EXERCISE REQUIREMENTS — The entries below are to be reproduced exactly, with their pictures omitted.

Recorded data —
****************************************
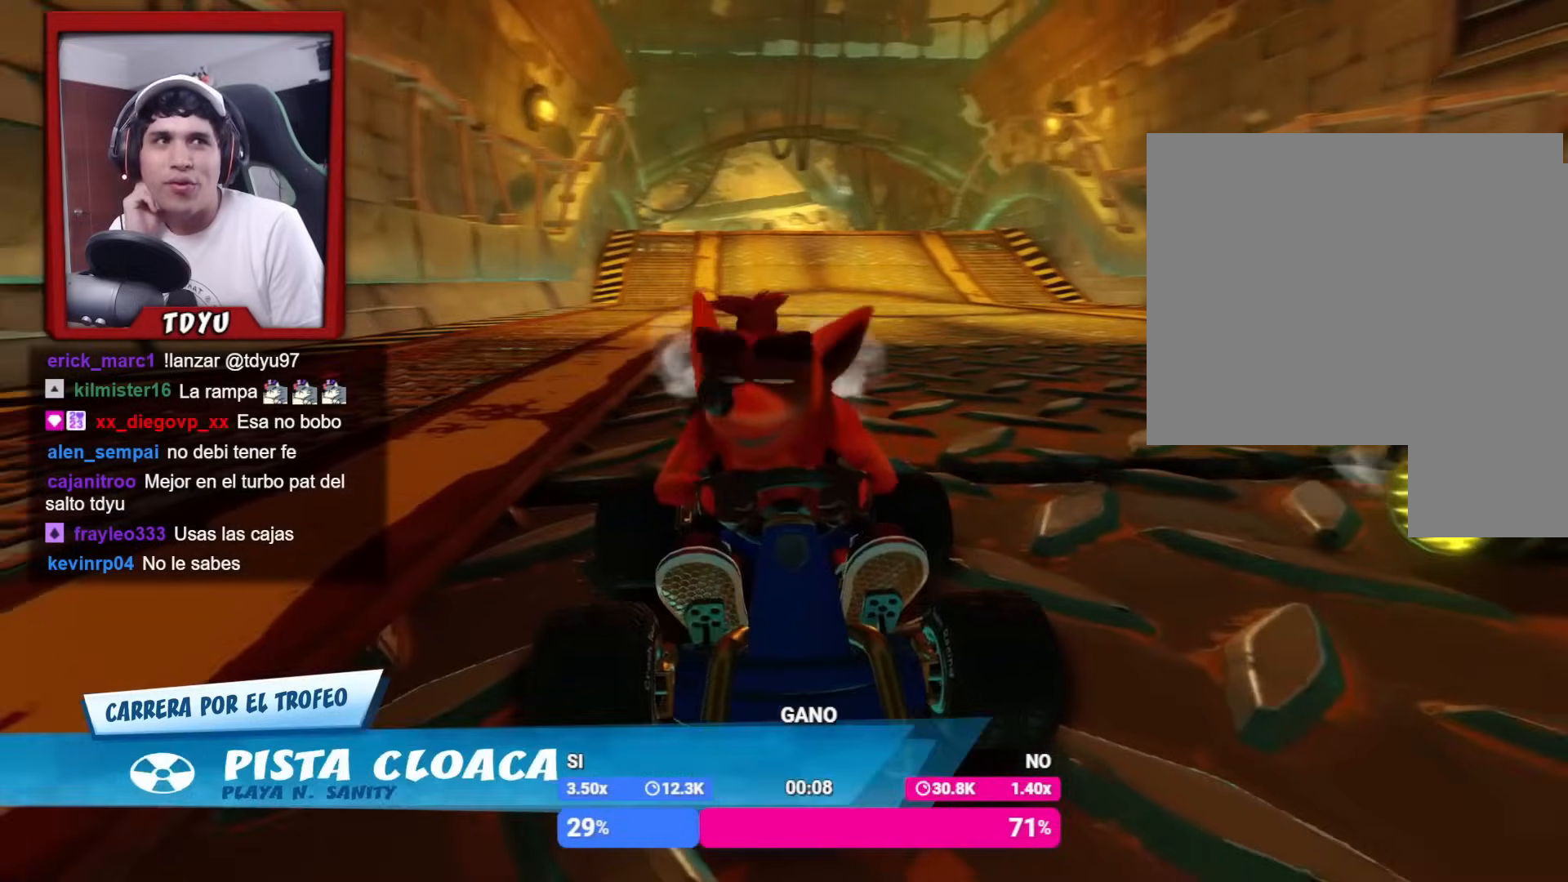
{"buttons": [], "left_stick": "center", "events": []}
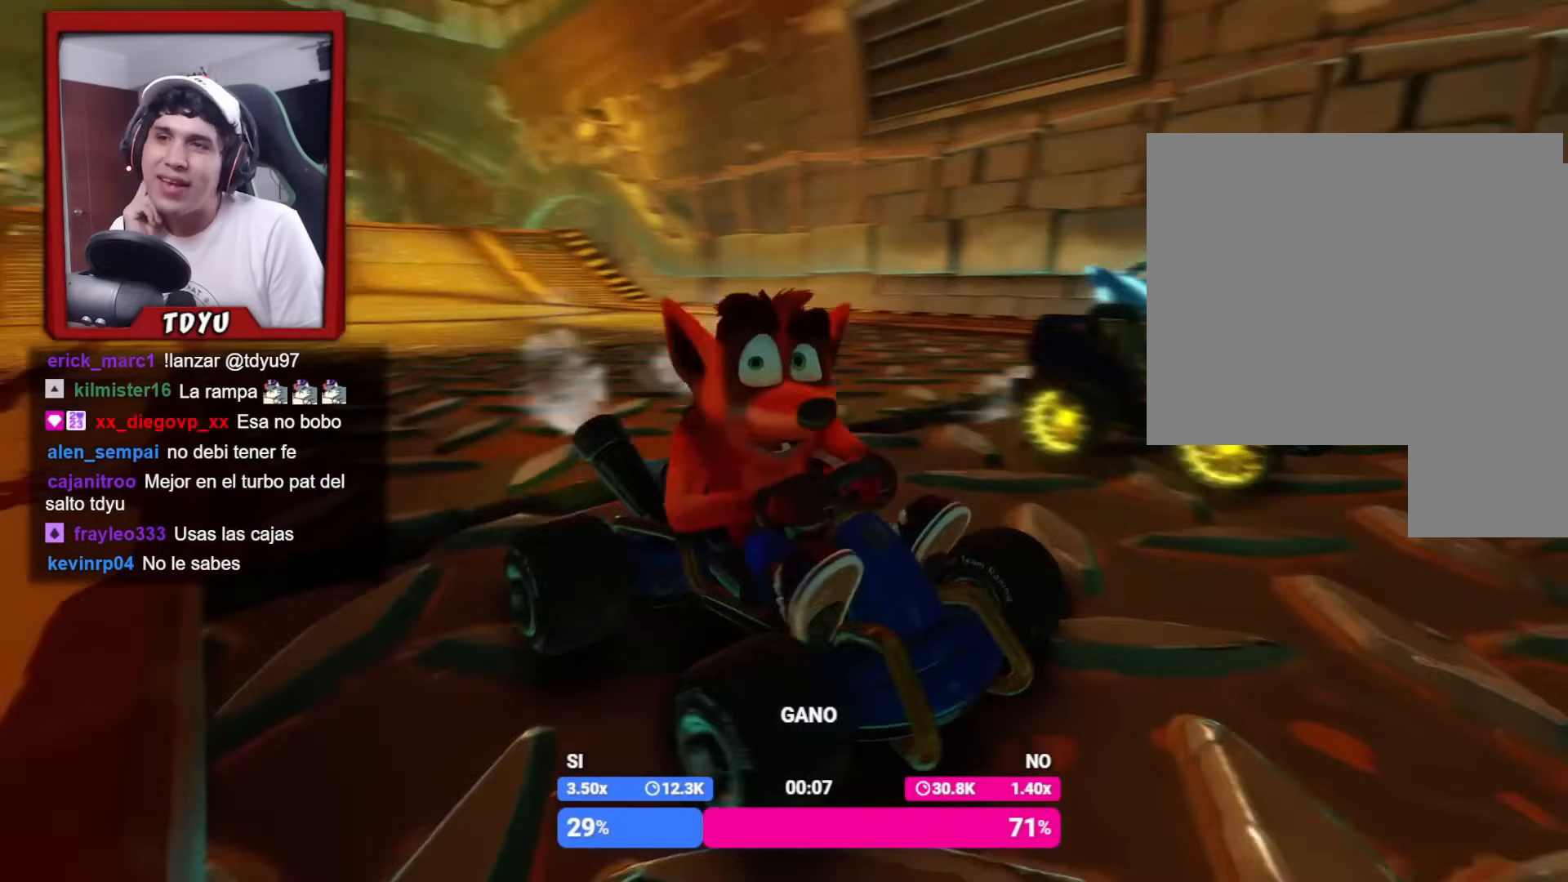
{"buttons": [], "left_stick": "center", "events": []}
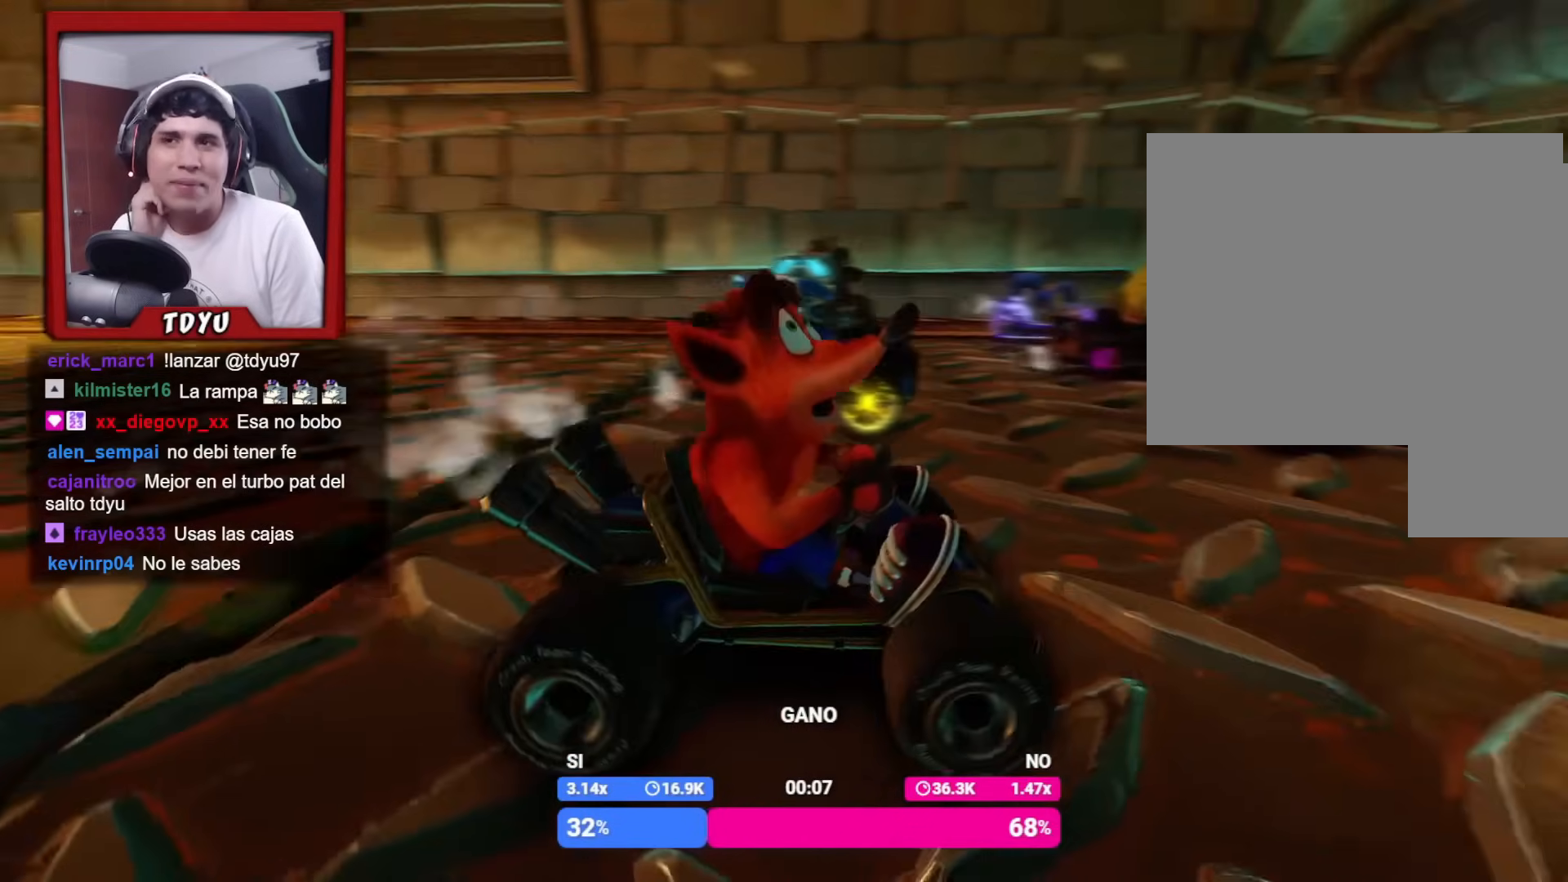
{"buttons": [], "left_stick": "center", "events": []}
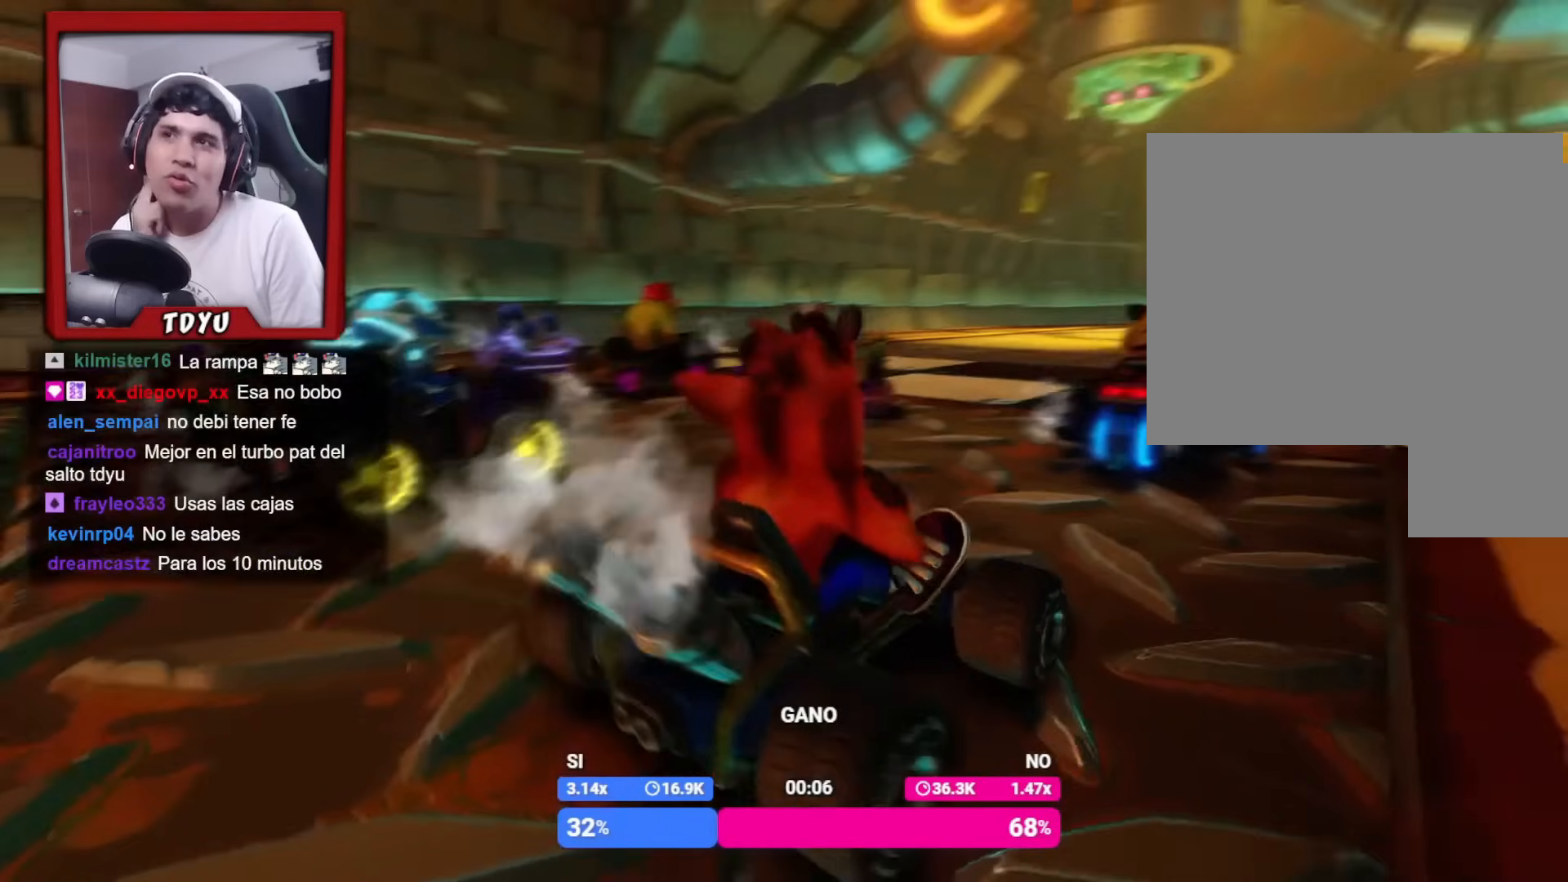
{"buttons": [], "left_stick": "center", "events": []}
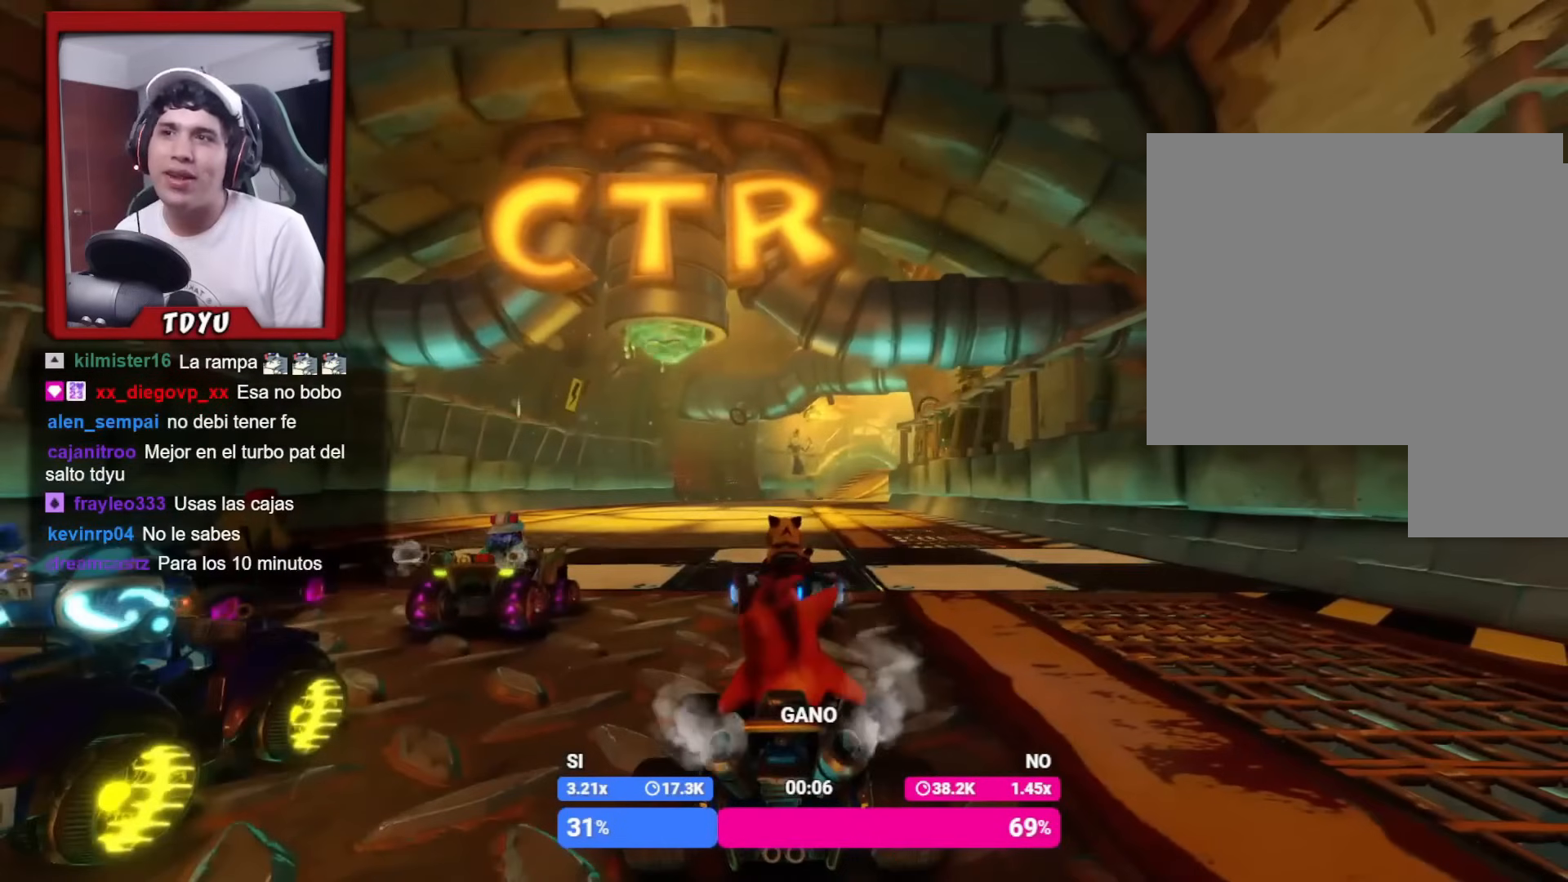
{"buttons": [], "left_stick": "center", "events": []}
****************************************
EXERCISE RESULT —
{"buttons": [], "left_stick": "center", "events": []}
{"buttons": [], "left_stick": "center", "events": []}
{"buttons": [], "left_stick": "center", "events": []}
{"buttons": [], "left_stick": "center", "events": []}
{"buttons": [], "left_stick": "center", "events": []}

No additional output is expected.